A posteriori error analysis of hybrid higher order methods for the elliptic obstacle problem
Kamana Porwal, Ritesh Singla
TL;DR
This work addresses reliable a posteriori error control for the elliptic obstacle problem using a Hybrid High-Order (HHO) discretization with cell unknowns of degree $r=0$ and face unknowns of degree $s\in\{0,1\}$, where discrete obstacle constraints are applied in cells. The authors construct a residual-based estimator from a discrete Lagrange multiplier and a linear averaging operator, and prove both reliability and efficiency of the estimator in the energy norm and the $H^{-1}$ norm, respectively, supported by 2D numerical experiments. The methodology hinges on a gradient reconstruction operator, an averaging map, and a carefully defined residual $\mathfrak{R}_h$, enabling adaptive refinement that captures both smooth regions and singular features.

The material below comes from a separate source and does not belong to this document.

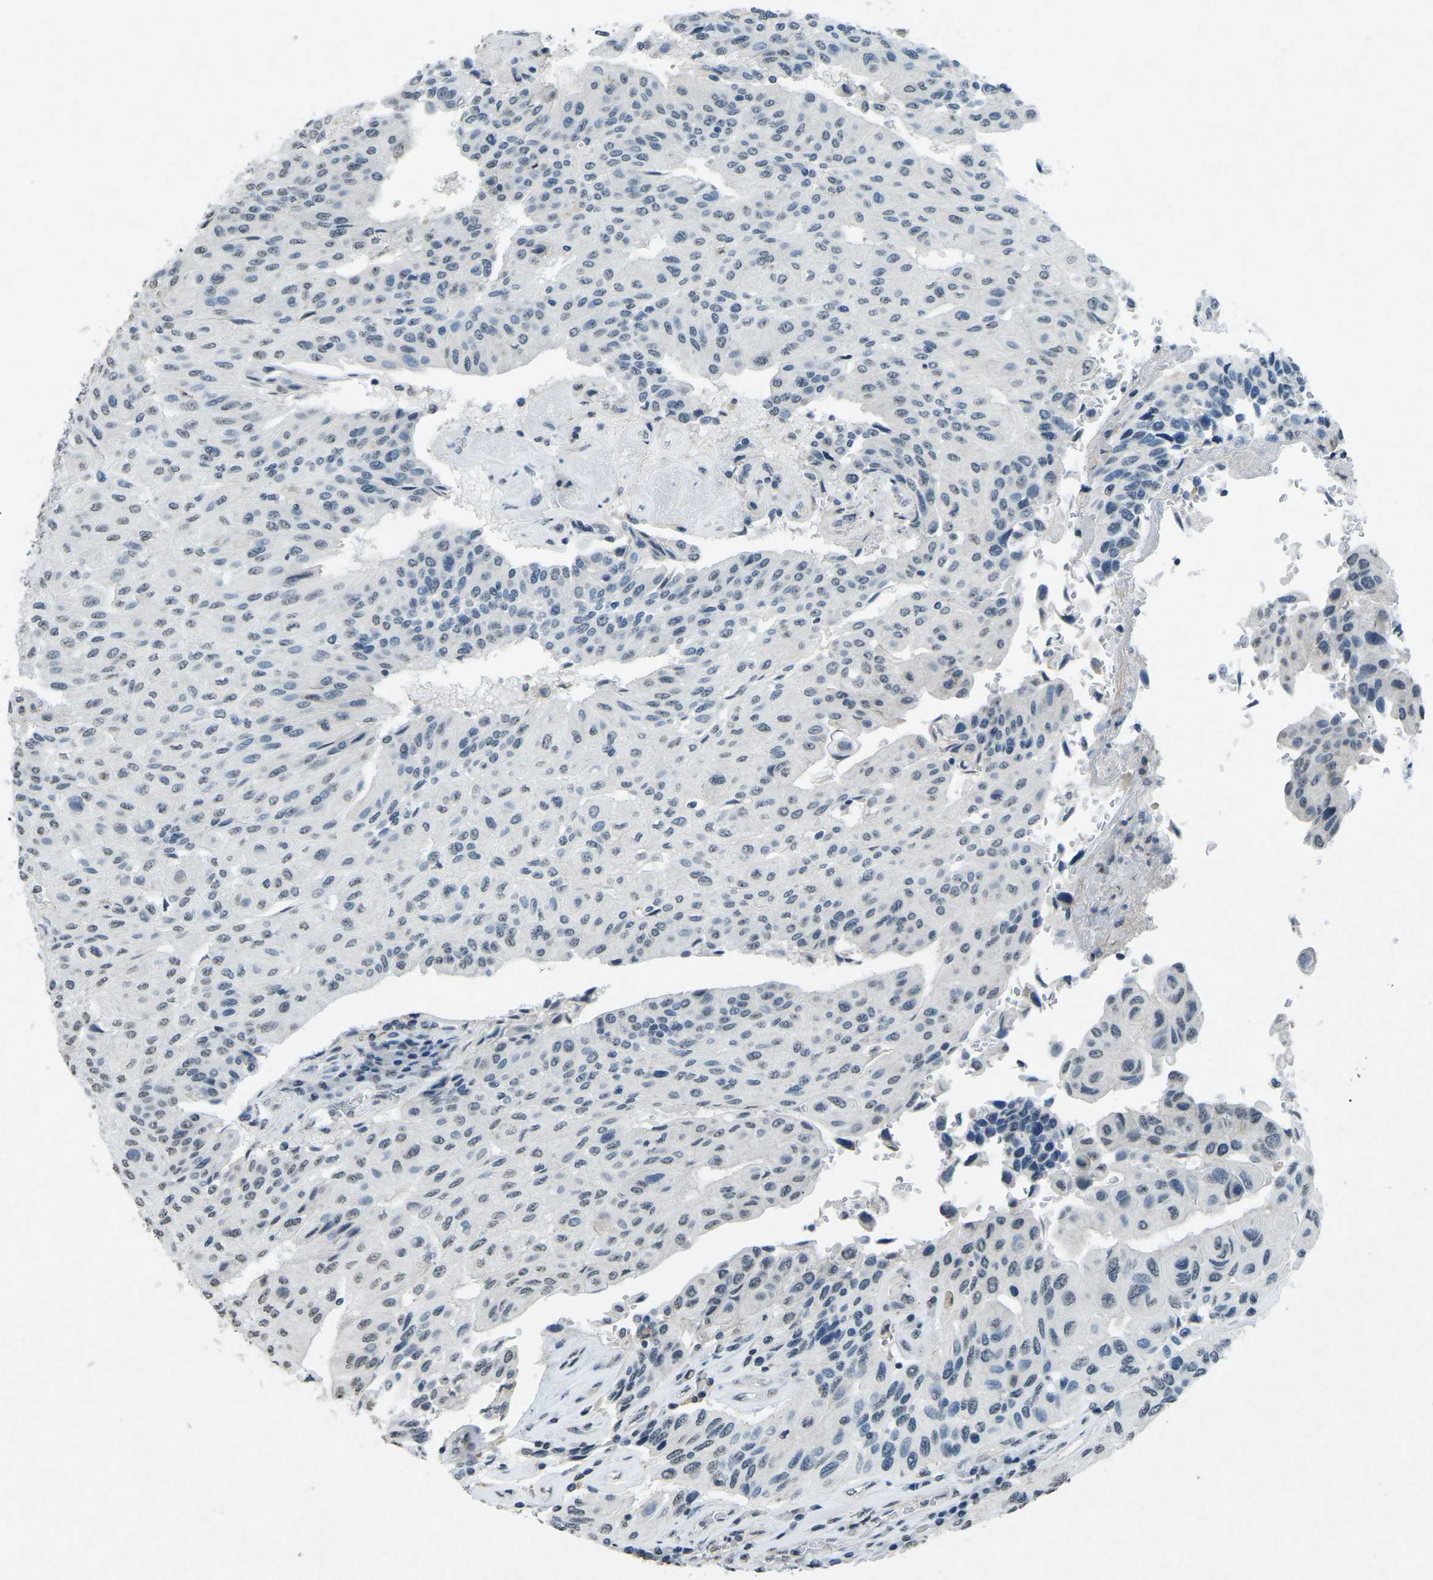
{"staining": {"intensity": "weak", "quantity": "25%-75%", "location": "nuclear"}, "tissue": "urothelial cancer", "cell_type": "Tumor cells", "image_type": "cancer", "snomed": [{"axis": "morphology", "description": "Urothelial carcinoma, High grade"}, {"axis": "topography", "description": "Urinary bladder"}], "caption": "The histopathology image demonstrates immunohistochemical staining of urothelial cancer. There is weak nuclear positivity is seen in about 25%-75% of tumor cells.", "gene": "TFR2", "patient": {"sex": "male", "age": 66}}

The results demonstrate optimal convergence rates with respect to degrees of freedom and validate the practical viability of HHO methods for variational inequalities like the obstacle problem.
Abstract
In this article, a posteriori error analysis of the elliptic obstacle problem is addressed using hybrid high-order methods. The method involve cell unknowns represented by degree-$r$ polynomials and face unknowns represented by degree-$s$ polynomials, where $r=0$ and $s$ is either $0$ or $1$. The discrete obstacle constraints are specifically applied to the cell unknowns. The analysis hinges on the construction of a suitable Lagrange multiplier, a residual functional and a linear averaging map. The reliability and the efficiency of the proposed a posteriori error estimator is discussed, and the study is concluded by numerical experiments supporting the theoretical results.